‘Racist’ Ad for Seoul Secret Skin Whitening Pulled in Thailand

Reigniting the debate about skin color in Thailand, a Thai cosmetics firm has withdrawn its video featuring a model wearing blackface to promote a skin-whitener with the slogan: “If I was white, I would win”.

Seoul Secret, Thai-based maker of the whitening product called “Snowz”, issued a “heartfelt apology”, saying it had not meant to offend.

‘They’re saying that being dark is ugly. It’s a narrow-minded and disgusting attitude.’

 
 

The advert and ensuing controversy has made international headlines while reignited an ongoing debate in Thailand about long-held attitudes regarding skin color. Any trip down a cosmetic store aisle will show an abundance of skin-whitening products.

In the Thai language advert, actress Cris Horwang says:

“If I stopped looking after myself, everything that I have worked for — all the investment I have made to keep myself white — would disappear. New stars would replace me, I would fade away.”

 
 

Her skin turns almost black, and to beside her there appears a model with white skin. Horwang looks down in seeming dismay and says: “If I was white, I would win”.

Here is the video –no subtitles available.

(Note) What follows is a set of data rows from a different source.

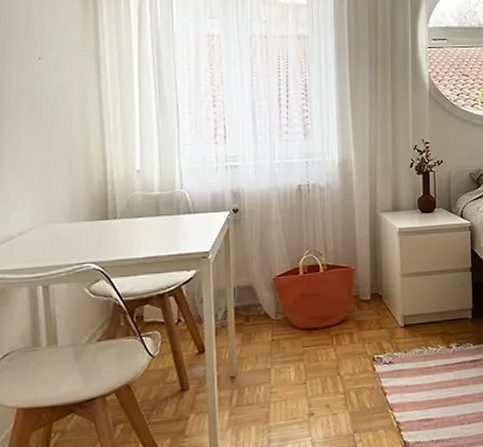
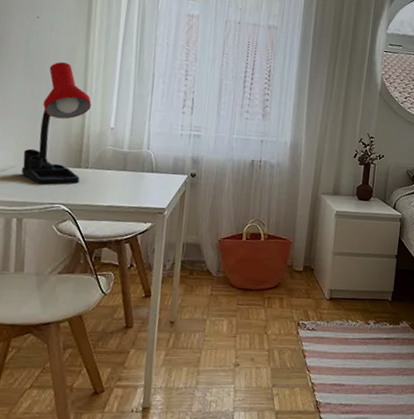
desk lamp: none [40,104,111,245] -> present [21,61,91,185]

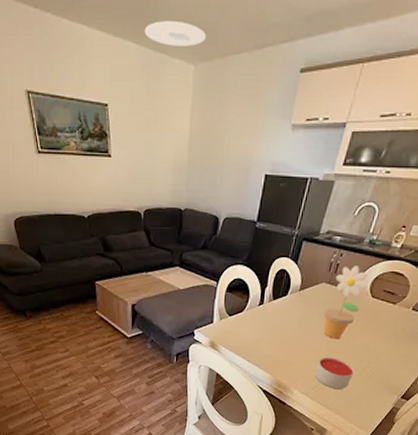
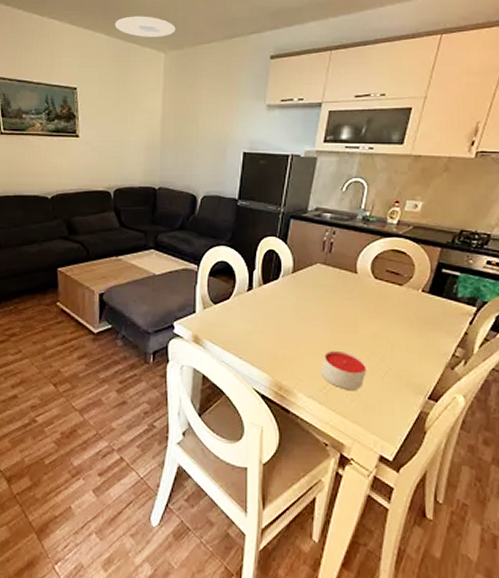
potted flower: present [323,266,369,338] -> none [322,244,369,327]

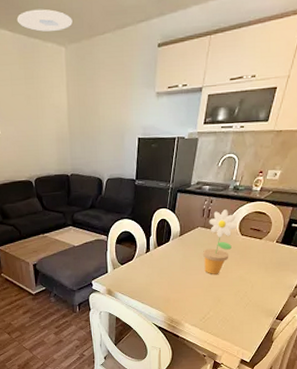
candle: present [321,350,367,390] -> none [201,291,234,318]
potted flower: none [322,244,369,327] -> present [202,210,237,274]

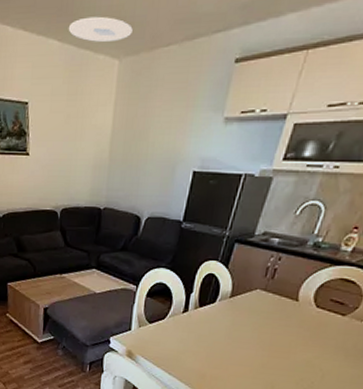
potted flower: present [202,210,237,274] -> none [257,271,312,353]

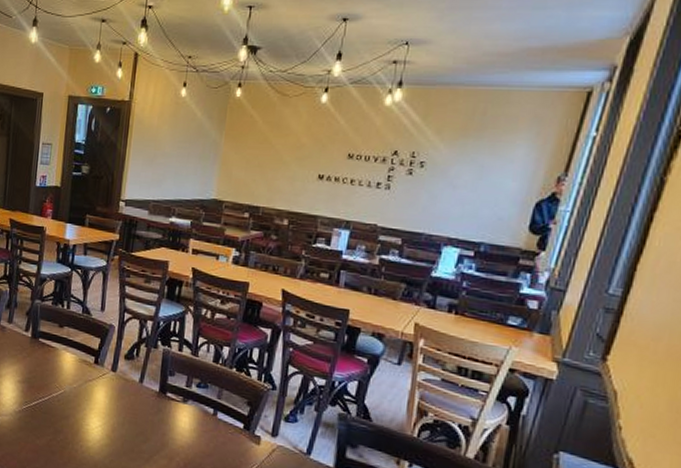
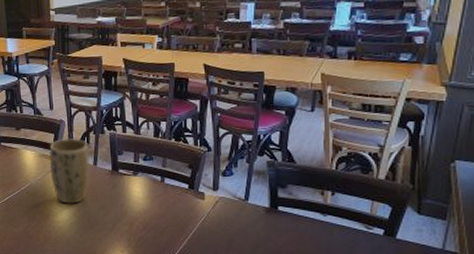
plant pot: none [88,346,137,423] -> present [49,138,90,204]

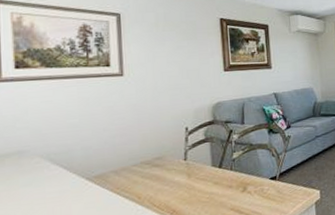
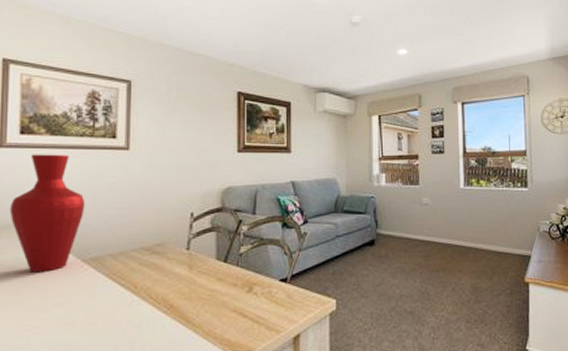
vase: none [10,84,85,195] -> present [10,154,85,273]

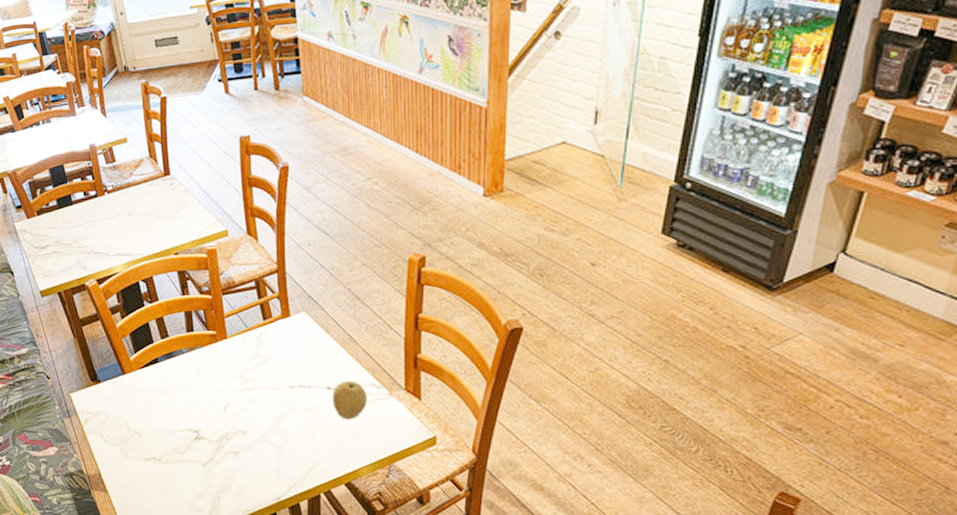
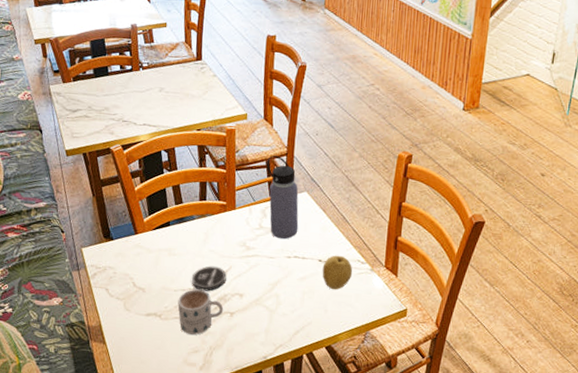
mug: none [177,429,227,478] -> present [178,289,224,335]
coaster: none [188,403,226,431] -> present [191,266,227,291]
water bottle: none [256,273,300,368] -> present [266,155,299,239]

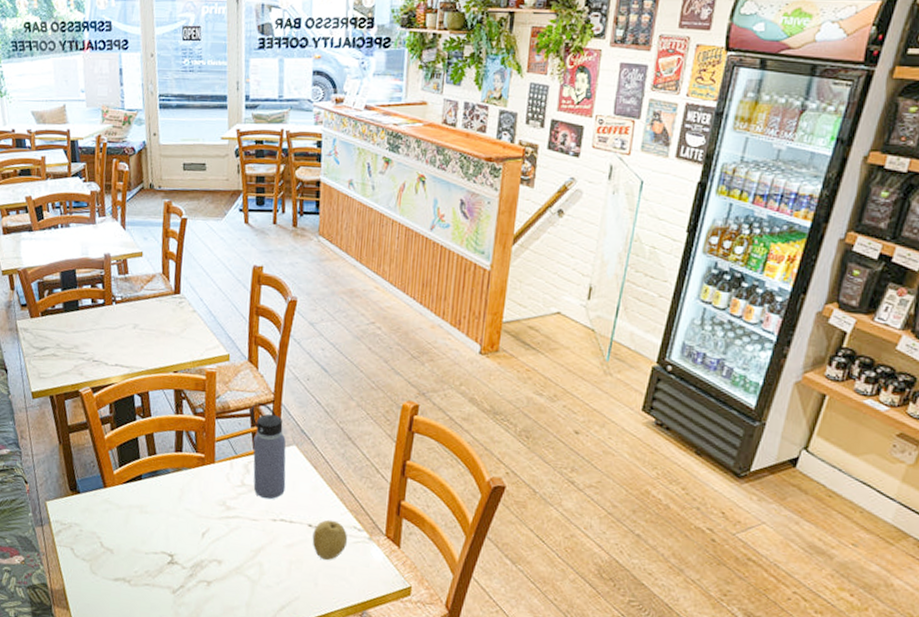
mug: present [178,289,224,335] -> none [149,552,200,605]
coaster: present [191,266,227,291] -> none [164,526,204,556]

Seoul Secret quickly withdrew the advert, but it has remained available on different channels on YouTube.

Seoul Secret also issued an apology on Facebook:

“Our company did not have any intention to convey discriminatory or racist messages.”

“What we intended to convey was that self-improvement in terms of personality, appearance, skills and professionalism is crucial.”

“However, we would like to express a heartfelt apology and thank you all for the comments. Currently, we have removed the video clip, related advertisements, and other planned materials to show our responsibility in this incident.”

Wattanapak Jinsirivanich, managing director of Yulihan Group (Thailand), the company that produces Seoul Secret beauty products, offered his personal apology and said the intention was not to create controversy.

“We did not intend to create this issue. We would like to apologize and we will fix it. Our message is to take good care of yourself and continue to do so.”

Backlash ensues

In Thailand, darker skin is often associated with rural lower-class Thais and considered unattractive.

Cosmetic retailers stock a wide variety of skin-whitening products and clinics offer cosmetic procedures to help people emulate the white complexions associated with that of the Bangkok elite.

‘This ad is so obviously racist and another attempt to brainwash Thai women,’ Jutamas, a Bangkok-based office worker, told AP.

‘They’re saying that being dark is ugly. It’s a narrow-minded and disgusting attitude.’

“This is not a problem that is unique to Thailand. It’s a problem that exists all over the world,” social critic Lakkana Punwichai told the BBC.

“The issue also underlines the issue of class in Thailand, where those with darker skin are viewed as the poor from the rural north-east. We look down on them, on Cambodians, and Indians with darker complexions.

“However, attitudes are changing as Thai elites start to look down on women who long to be white, the same way some westerners look down on “blonde bimbos”,” she said.

Back in Black?

Thailand is no stranger to blackface controversy. Like this Dunkin Donuts campaign for the “Charcoal Donut” back in 2013.

Dunkin Donuts Blackface Thailand

https://www.youtube.com/watch?v=e-CHzcH0riU

Dunkin Donuts corporate headquarters in the United States apologized for the ad, but Nadim Salhani, head of the Thai arm of the franchise, defended it.

“We’re not allowed to use black to promote our doughnuts? I don’t get it. What’s the big fuss? What if the product was white and I painted someone white, would that be racist?”